(Dataset entries)

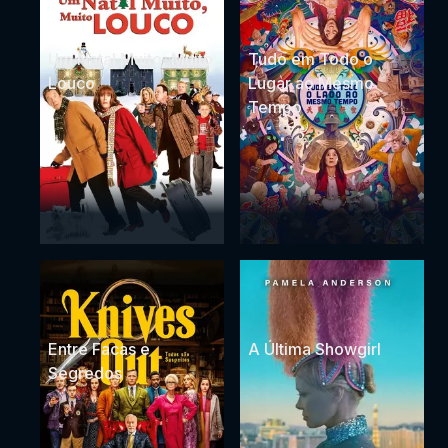
Um Natal Muito, Muito
Tudo em Todo o
Louco
Lugar ao Mesmo
Tempo
Entre Facas e
A Última Showgirl
Segredos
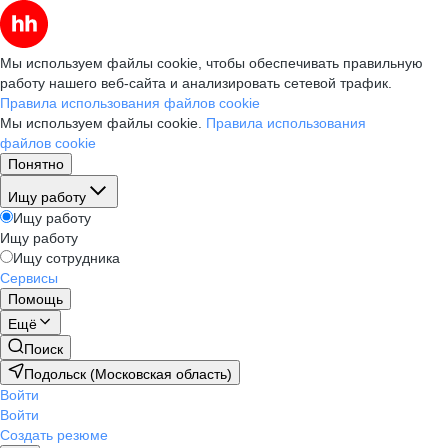
Мы используем файлы cookie, чтобы обеспечивать правильную
работу нашего веб-сайта и анализировать сетевой трафик.
Правила использования файлов cookie
Мы используем файлы cookie.
Правила использования
файлов cookie
Понятно
Ищу работу
Ищу работу
Ищу работу
Ищу сотрудника
Сервисы
Помощь
Ещё
Поиск
Подольск (Московская область)
Войти
Войти
Создать резюме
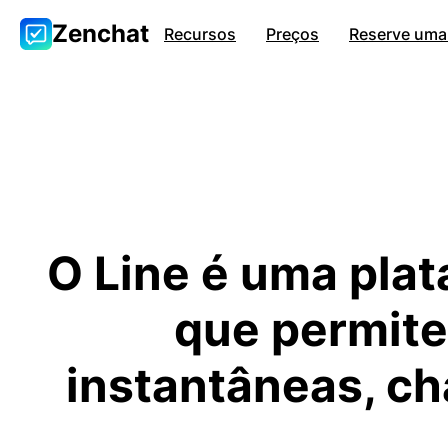
Zenchat
Recursos
Preços
Reserve uma
O Line é uma plat
que permite
instantâneas, c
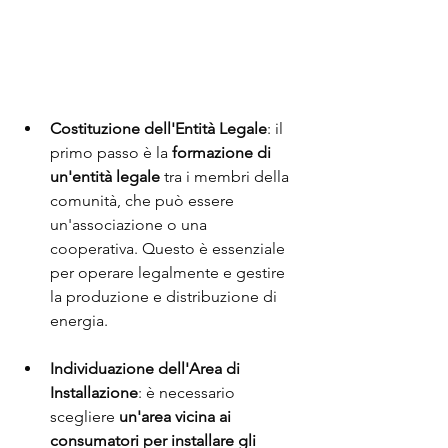
Costituzione dell'Entità Legale
: il 
primo passo è la 
formazione di 
un'entità legale
 tra i membri della 
comunità, che può essere 
un'associazione o una 
cooperativa. Questo è essenziale 
per operare legalmente e gestire 
la produzione e distribuzione di 
energia.
Individuazione dell'Area di 
Installazione
: è necessario 
scegliere 
un'area vicina ai 
consumatori per installare gli 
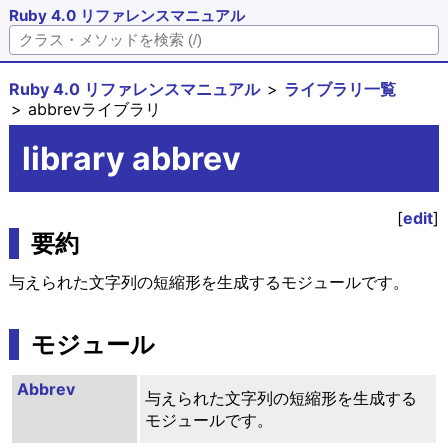
Ruby 4.0 リファレンスマニュアル
Ruby 4.0 リファレンスマニュアル
ライブラリ一覧
abbrevライブラリ
library abbrev
[
edit
]
要約
与えられた文字列の短縮形を生成するモジュールです。
モジュール
Abbrev
与えられた文字列の短縮形を生成する
モジュールです。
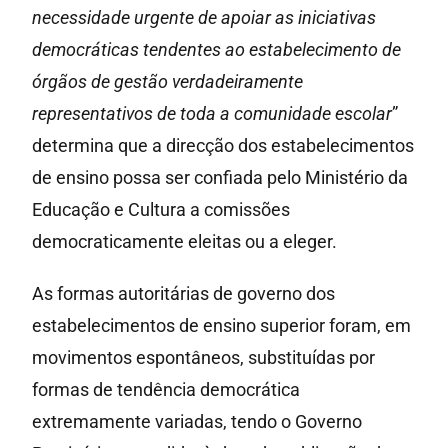
necessidade urgente de apoiar as iniciativas
democráticas tendentes ao estabelecimento de
órgãos de gestão verdadeiramente
representativos de toda a comunidade escolar
”
determina que a direcção dos estabelecimentos
de ensino possa ser confiada pelo Ministério da
Educação e Cultura a comissões
democraticamente eleitas ou a eleger.
As formas autoritárias de governo dos
estabelecimentos de ensino superior foram, em
movimentos espontâneos, substituídas por
formas de tendência democrática
extremamente variadas, tendo o Governo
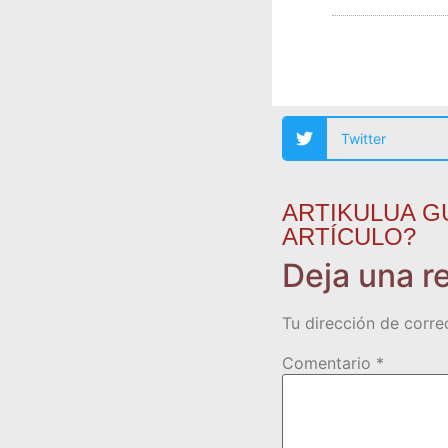
Twitter
ARTIKULUA G
ARTÍCULO?
Deja una r
Tu dirección de corre
Comentario
*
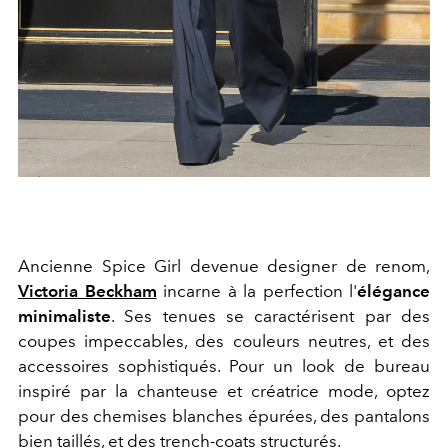
Ancienne Spice Girl devenue designer de renom,
Victoria Beckham
incarne à la perfection l'
élégance
minimaliste
. Ses tenues se caractérisent par des
coupes impeccables, des couleurs neutres, et des
accessoires sophistiqués. Pour un look de bureau
inspiré par la chanteuse et créatrice mode, optez
pour des chemises blanches épurées, des pantalons
bien taillés, et des trench-coats structurés.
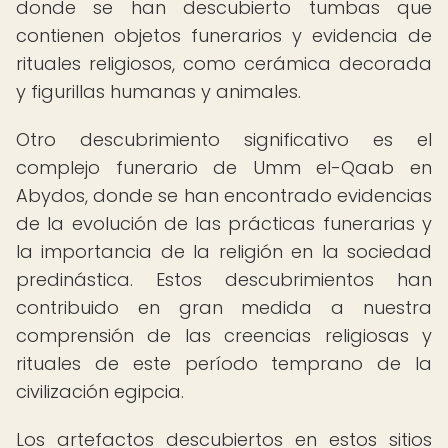
donde se han descubierto tumbas que
contienen objetos funerarios y evidencia de
rituales religiosos, como cerámica decorada
y figurillas humanas y animales.
Otro descubrimiento significativo es el
complejo funerario de Umm el-Qaab en
Abydos, donde se han encontrado evidencias
de la evolución de las prácticas funerarias y
la importancia de la religión en la sociedad
predinástica. Estos descubrimientos han
contribuido en gran medida a nuestra
comprensión de las creencias religiosas y
rituales de este período temprano de la
civilización egipcia.
Los artefactos descubiertos en estos sitios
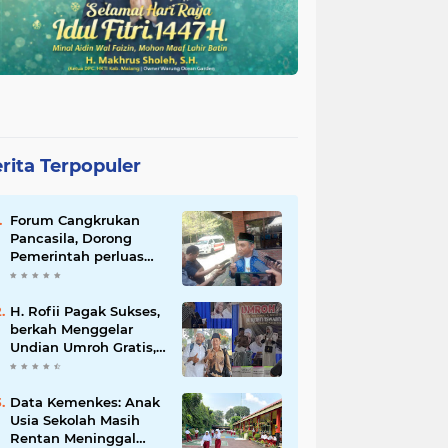
rita Terpopuler
Forum Cangkrukan
Pancasila, Dorong
Pemerintah perluas
intensif Perpajakan
bagi Pelaku Usaha
UMKM.
H. Rofii Pagak Sukses,
berkah Menggelar
Undian Umroh Gratis,
Wujud Kepedulian
Sosial berbagi.
Data Kemenkes: Anak
Usia Sekolah Masih
Rentan Meninggal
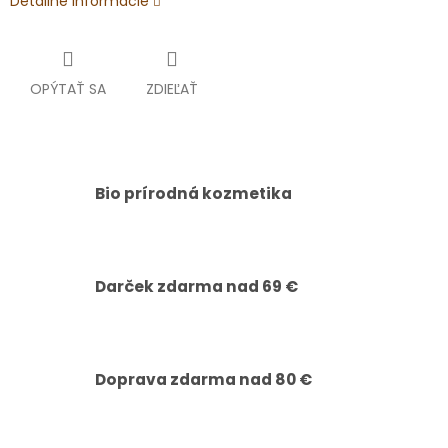
Detailné informácie
OPÝTAŤ SA
ZDIEĽAŤ
Bio prírodná kozmetika
Darček zdarma nad 69 €
Doprava zdarma nad 80 €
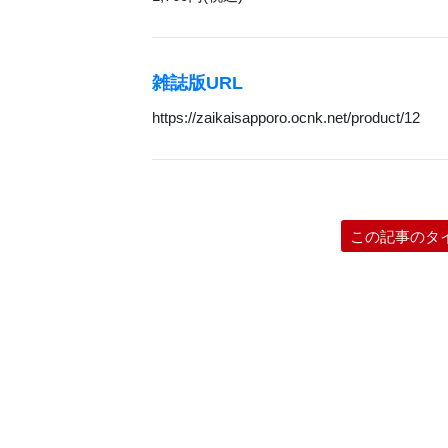
雑誌版URL
https://zaikaisapporo.ocnk.net/product/12
この記事のタ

EXERCISE DESCRIPTION:
Copy out the text from every one of the records above, line for line with no changes, and leave the pictures out.

EXERCISE ANSWER:
Um Natal Muito, Muito
Tudo em Todo o
Louco
Lugar ao Mesmo
Tempo
Entre Facas e
A Última Showgirl
Segredos
Мы используем файлы cookie, чтобы обеспечивать правильную
работу нашего веб-сайта и анализировать сетевой трафик.
Правила использования файлов cookie
Мы используем файлы cookie.
Правила использования
файлов cookie
Понятно
Ищу работу
Ищу работу
Ищу работу
Ищу сотрудника
Сервисы
Помощь
Ещё
Поиск
Подольск (Московская область)
Войти
Войти
Создать резюме
Zenchat
Recursos
Preços
Reserve uma
O Line é uma plat
que permite
instantâneas, c
Costituzione dell'Entità Legale
: il 
primo passo è la 
formazione di 
un'entità legale
 tra i membri della 
comunità, che può essere 
un'associazione o una 
cooperativa. Questo è essenziale 
per operare legalmente e gestire 
la produzione e distribuzione di 
energia.
Individuazione dell'Area di 
Installazione
: è necessario 
scegliere 
un'area vicina ai 
consumatori per installare gli 
Ruby 4.0 リファレンスマニュアル
Ruby 4.0 リファレンスマニュアル
ライブラリ一覧
abbrevライブラリ
library abbrev
[
edit
]
要約
与えられた文字列の短縮形を生成するモジュールです。
モジュール
Abbrev
与えられた文字列の短縮形を生成する
モジュールです。
necessidade urgente de apoiar as iniciativas
democráticas tendentes ao estabelecimento de
órgãos de gestão verdadeiramente
representativos de toda a comunidade escolar
”
determina que a direcção dos estabelecimentos
de ensino possa ser confiada pelo Ministério da
Educação e Cultura a comissões
democraticamente eleitas ou a eleger.
As formas autoritárias de governo dos
estabelecimentos de ensino superior foram, em
movimentos espontâneos, substituídas por
formas de tendência democrática
extremamente variadas, tendo o Governo
Twitter
ARTIKULUA G
ARTÍCULO?
Deja una r
Tu dirección de corre
Comentario
*
Ancienne Spice Girl devenue designer de renom,
Victoria Beckham
incarne à la perfection l'
élégance
minimaliste
. Ses tenues se caractérisent par des
coupes impeccables, des couleurs neutres, et des
accessoires sophistiqués. Pour un look de bureau
inspiré par la chanteuse et créatrice mode, optez
pour des chemises blanches épurées, des pantalons
bien taillés, et des trench-coats structurés.
donde se han descubierto tumbas que
contienen objetos funerarios y evidencia de
rituales religiosos, como cerámica decorada
y figurillas humanas y animales.
Otro descubrimiento significativo es el
complejo funerario de Umm el-Qaab en
Abydos, donde se han encontrado evidencias
de la evolución de las prácticas funerarias y
la importancia de la religión en la sociedad
predinástica. Estos descubrimientos han
contribuido en gran medida a nuestra
comprensión de las creencias religiosas y
rituales de este período temprano de la
civilización egipcia.
Los artefactos descubiertos en estos sitios
rita Terpopuler
Forum Cangkrukan
Pancasila, Dorong
Pemerintah perluas
intensif Perpajakan
bagi Pelaku Usaha
UMKM.
H. Rofii Pagak Sukses,
berkah Menggelar
Undian Umroh Gratis,
Wujud Kepedulian
Sosial berbagi.
Data Kemenkes: Anak
Usia Sekolah Masih
Rentan Meninggal
Detailné informácie
OPÝTAŤ SA
ZDIEĽAŤ
Bio prírodná kozmetika
Darček zdarma nad 69 €
Doprava zdarma nad 80 €
雑誌版URL
https://zaikaisapporo.ocnk.net/product/12
この記事のタ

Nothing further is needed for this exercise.